WHAT TO WORK ON ::
Answer these questions from the abstract on helix fraying in transmembrane helices:
1. Which two positions were replaced with either two Phe or two Ala residues?
2. At which positions were the specific 2H-Ala labels incorporated?
3. In which three lipid bilayers did the peptide helices appear well oriented?

TEXT FOR ANALYSIS ::
---------------

Detection of Helix Fraying in Designed Transmembrane Alpha Helices

Abstract

Transmembrane helices of integral membrane proteins often have aromatic residues flanking them. The aromatic residues favor locations within the membrane–water interface of a lipid bilayer and may serve as anchors to aid the stabilization of a tilted transmembrane orientation. To further understand the influence of Tyr, Trp or Phe residues upon the properties of helical membrane proteins (see Biochemistry 53, 3637), we have investigated the possibility of partial unwinding near the ends of selected transmembrane helices. For this purpose, we substituted positions 4 and 5 with either two Phe or two Ala residues to generate F4,5GWALP23 (acetyl-GGAF4F5(LA)6LW19LAGA-ethanolamide) or A4,5GWALP23 (acetyl-GGAA4A5(LA)6LW19LAGA-ethanolamide), respectively. By incorporating specific 2H-Ala labels at positions 3 and 21, we are able to compare the influence of interfacial Phe and Ala on the unwinding of the helix ends. Solid state NMR spectra of macroscopically aligned bilayer samples show well defined 2H-Ala quadrupolar splittings for both F4,5GWALP23 and A4,5GWALP23, suggesting that the peptide helices are well oriented in DLPC, DMPC and DOPC lipid bilayers. We are also able to estimate the helix tilt from deuterium labeling of the core alanine residues. Geometric Analysis of Labeled Alanines (GALA) then shows unwinding at the terminals for both F4,5GWALP23 and A4,5GWALP23. It is conceivable that the helix fraying may be critical for the stability of the transmembrane helix orientation in the lipid bilayer membranes.

---------------

EXCERPTED DATA ::
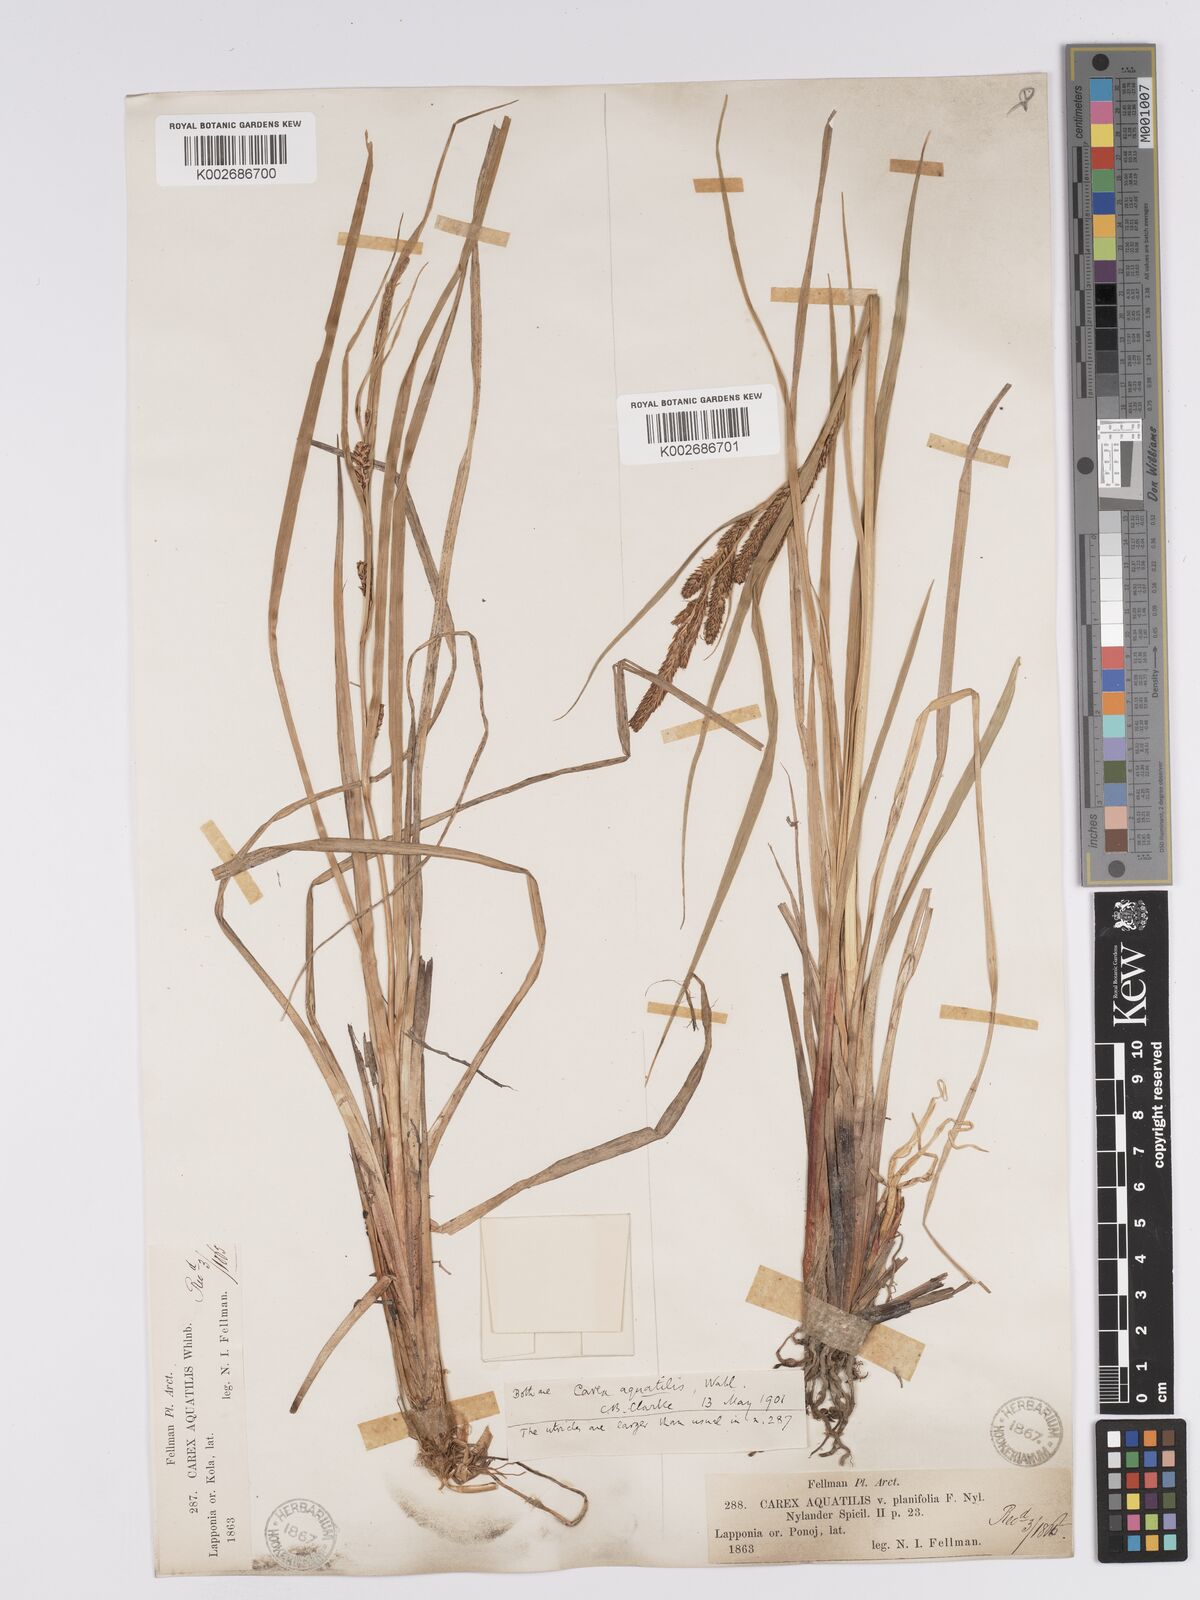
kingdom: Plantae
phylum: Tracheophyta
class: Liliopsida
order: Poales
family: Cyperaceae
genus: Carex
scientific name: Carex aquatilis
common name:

---------------

RESPONSE TO THE EXERCISE ::
1. Positions 4 and 5.
2. Positions 3 and 21.
3. DLPC, DMPC and DOPC.